I suppose it gives the sense that this family are timeless. It maybe obfuscates intentionally when this is happening: maybe the Seventies or the Eighties. Different textures have always been important to me, to create this other world that is faithful to itself, ie, the film.

But then there’s a very simple story at the heart of the film that holds all these disparate elements together, which brings it closer to conventional mainstream film-making.

If you think of Hollywood, the story is the motor, not even a heartbeat, it just goes: Brrrrrrrrrr! If I think of the work that’s inspired me, it’s a lot more ambiguous, more literary, but the paradox is that it’s more minimalistic, more allegorical, more like a fairy tale.

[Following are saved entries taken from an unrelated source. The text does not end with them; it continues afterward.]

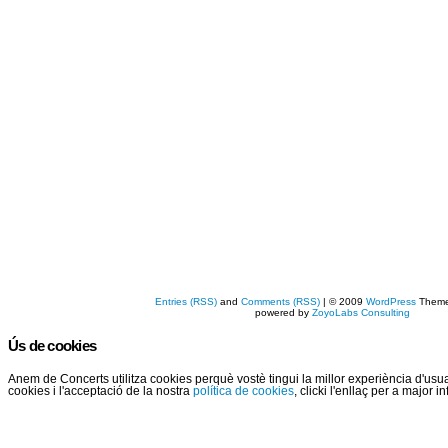
Entries (RSS)
and
Comments (RSS)
| © 2009
WordPress
Them
powered by
ZoyoLabs Consulting
Ús de cookies
Anem de Concerts utilitza cookies perquè vostè tingui la millor experiència d'us
cookies i l'acceptació de la nostra
política de cookies
, clicki l'enllaç per a major 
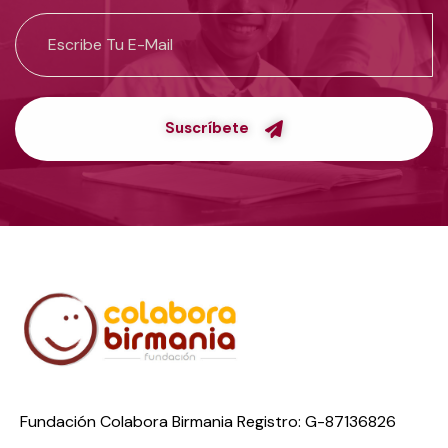
Suscríbete
Fundación Colabora Birmania Registro: G-87136826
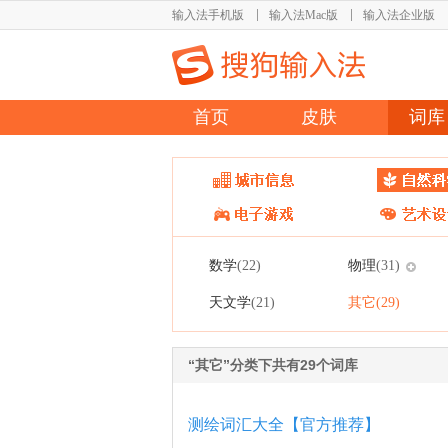
输入法手机版
输入法Mac版
输入法企业版
首页
皮肤
词库
数学
物理
(22)
(31)
天文学
其它
(21)
(29)
“其它”分类下共有29个词库
测绘词汇大全【官方推荐】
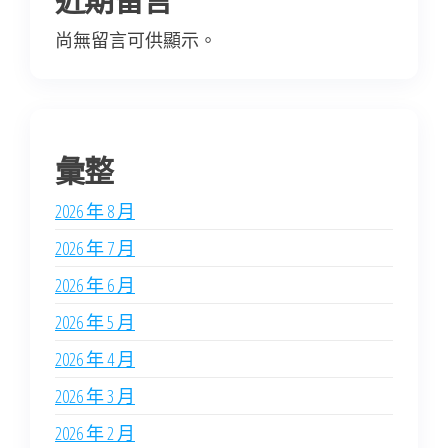
尚無留言可供顯示。
彙整
2026 年 8 月
2026 年 7 月
2026 年 6 月
2026 年 5 月
2026 年 4 月
2026 年 3 月
2026 年 2 月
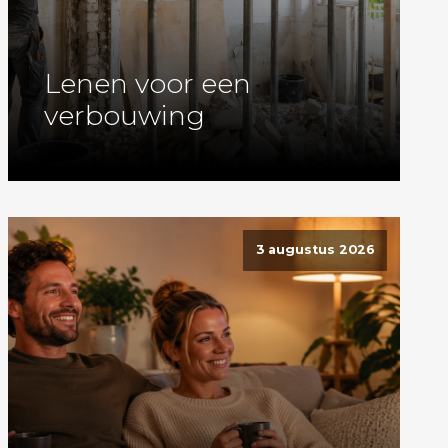
Lenen voor een
verbouwing
3 augustus 2026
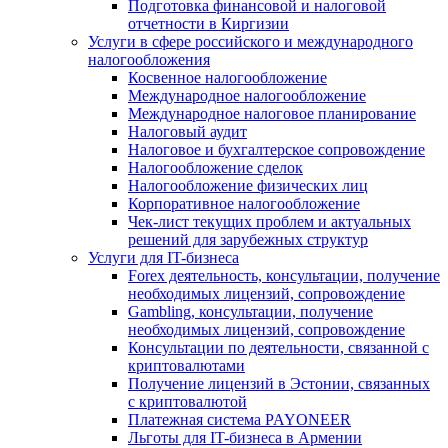
Подготовка финансовой и налоговой
отчетности в Киргизии
Услуги в сфере российского и международного
налогообложения
Косвенное налогообложение
Международное налогообложение
Международное налоговое планирование
Налоговый аудит
Налоговое и бухгалтерское сопровождение
Налогообложение сделок
Налогообложение физических лиц
Корпоративное налогообложение
Чек-лист текущих проблем и актуальных
решений для зарубежных структур
Услуги для IT-бизнеса
Forex деятельность, консультации, получение
необходимых лицензий, сопровождение
Gambling, консультации, получение
необходимых лицензий, сопровождение
Консультации по деятельности, связанной с
криптовалютами
Получение лицензий в Эстонии, связанных
с криптовалютой
Платежная система PAYONEER
Льготы для IT-бизнеса в Армении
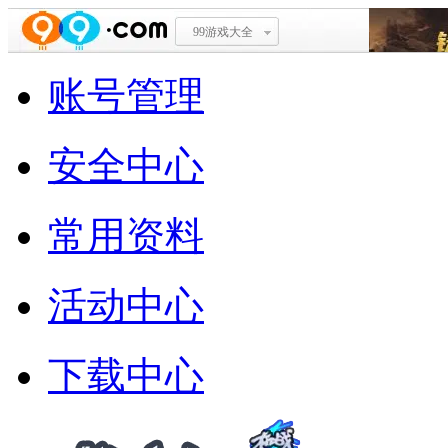
99游戏大全
账号管理
安全中心
常用资料
活动中心
下载中心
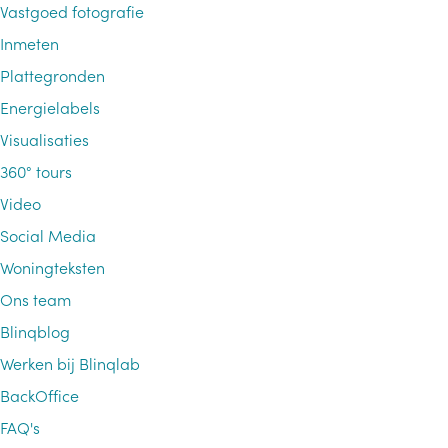
Vastgoed fotografie
Inmeten
Plattegronden
Energielabels
Visualisaties
360° tours
Video
Social Media
Woningteksten
Ons team
Blinqblog
Werken bij Blinqlab
BackOffice
FAQ's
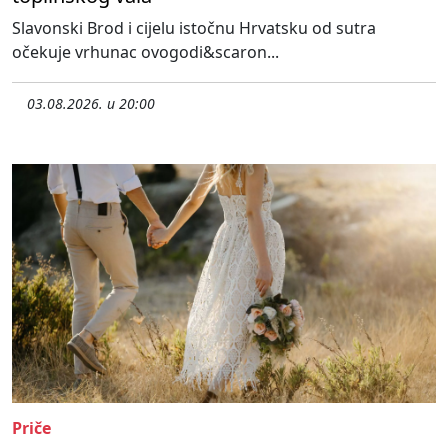
Slavonski Brod i cijelu istočnu Hrvatsku od sutra
očekuje vrhunac ovogodi&scaron...
03.08.2026. u 20:00
Priče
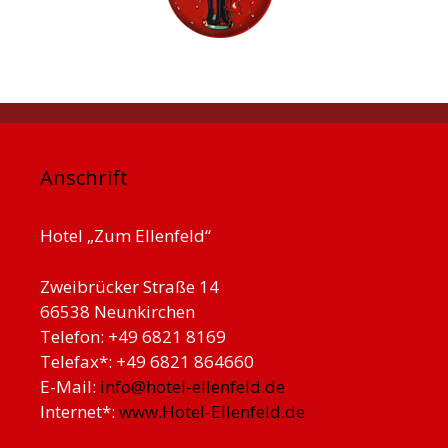
Anschrift
Hotel „Zum Ellenfeld“
Zweibrücker Straße 14
66538 Neunkirchen
Telefon: +49 6821 8169
Telefax*: +49 6821 864660
E-Mail:
info@hotel-ellenfeld.de
Internet*:
www.Hotel-Ellenfeld.de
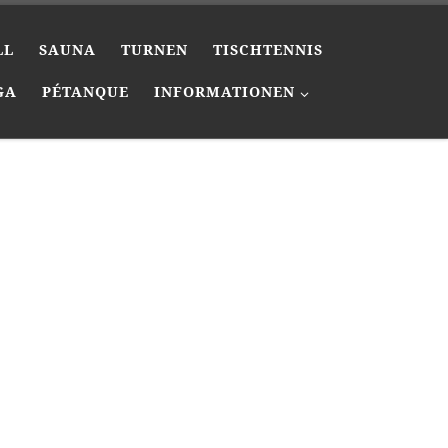
LL
SAUNA
TURNEN
TISCHTENNIS
GA
PÉTANQUE
INFORMATIONEN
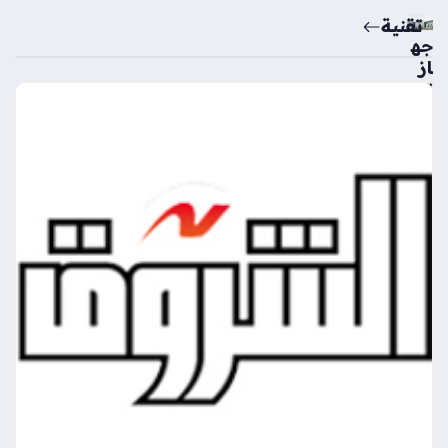
تقنية
جه
از
تن
ظي
م
الات
صا
لا
ت
يس
تعي
د
خد
ما
ت
من
ص
ة
أرق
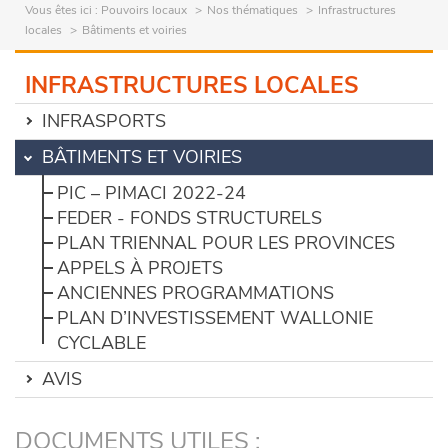
Vous êtes ici :
Pouvoirs locaux
Nos thématiques
Infrastructures
locales
Bâtiments et voiries
INFRASTRUCTURES LOCALES
INFRASPORTS
BÂTIMENTS ET VOIRIES
PIC – PIMACI 2022-24
FEDER - FONDS STRUCTURELS
PLAN TRIENNAL POUR LES PROVINCES
APPELS À PROJETS
ANCIENNES PROGRAMMATIONS
PLAN D’INVESTISSEMENT WALLONIE
CYCLABLE
AVIS
DOCUMENTS UTILES :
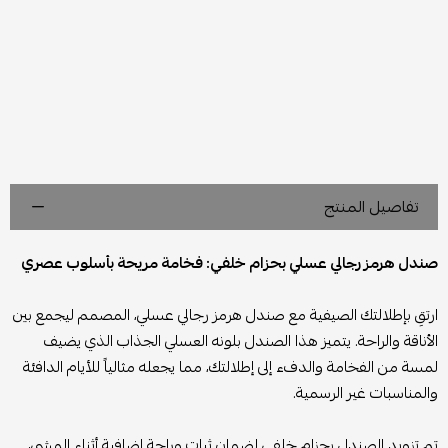
تفاصيل المنتج
صندل هرمز رجالي عسلي بحزام خلفي: فخامة مريحة بأسلوب عصري
ارتقِ بإطلالتك الصيفية مع صندل هرمز رجالي عسلي، المصمم ليجمع بين
الأناقة والراحة. يتميز هذا الصندل بلونه العسلي الجذاب الذي يضيف
لمسة من الفخامة والدفء إلى إطلالتك، مما يجعله مثالياً للأيام الدافئة
والمناسبات غير الرسمية.
تم تزويد الصندل بحزام خلفي لضمان ثبات وراحة إضافية أثناء المشي،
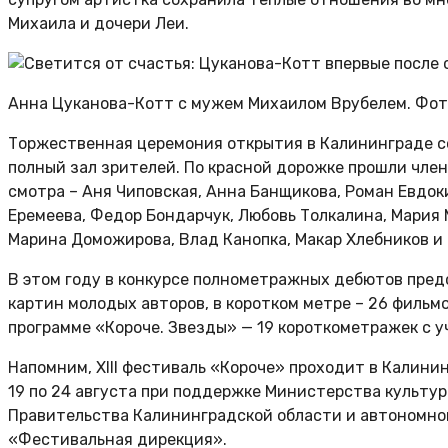
Михаила и дочери Леи.
Анна Цуканова-Котт с мужем Михаилом Врубелем. Фото
Торжественная церемония открытия в Калининграде с
полный зал зрителей. По красной дорожке прошли член
смотра – Аня Чиповская, Анна Банщикова, Роман Евдок
Еремеева, Федор Бондарчук, Любовь Толкалина, Мария
Марина Доможирова, Влад Канопка, Макар Хлебников и 
В этом году в конкурсе полнометражных дебютов пред
картин молодых авторов, в коротком метре – 26 фильмо
программе «Короче. Звезды» — 19 короткометражек с у
Напомним, XIII фестиваль «Короче» проходит в Калини
19 по 24 августа при поддержке Министерства культу
Правительства Калининградской области и автономно
«Фестивальная дирекция».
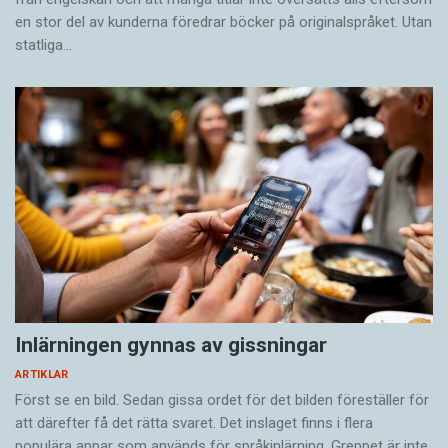
en stor del av kunderna föredrar böcker på originalspråket. Utan
statliga…
Inlärningen gynnas av gissningar
ARTIKLAR
Först se en bild. Sedan gissa ordet för det bilden föreställer för
att därefter få det rätta svaret. Det inslaget finns i flera
populära appar som används för språkinlärning. Greppet är inte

The French have this great word, bricolage, where things are just chucked at it. You’re putting things together almost sculpturally in the edit suite where you don’t know why it works but it’s just working. Maybe the reason the story is so simple is that it gives me room to play around with the archive.

Do you find mainstream cinema unimaginative?

Not at all, no. Almost too imaginative — with technology now, if you think it, if you dream it, it’s possible. When that’s done, it can be done brilliantly. It happens to be something that I’m not aspiring to, but I’ll sit down like anyone else and be blown away by a Hollywood spectacle.

But in the UK with film funding, people are trying to imitate that. It’s always limp and you need these massive Kafka-esque armies to make those sorts of films. When I make films I’m documenting my own life and experiences. For me it’s not more honest, but more manageable. With all those people on set, I would explode.

In 2001 you issued a manifesto, which said: “All director’s statements should include something of worth — a recipe, instructions on how to make furniture.” Do you have something to tell our readers now?

We’re not, we are, we’re not, and I want to know why. Can anybody answer that? And that goes out to all religions; I’ll listen to any comers.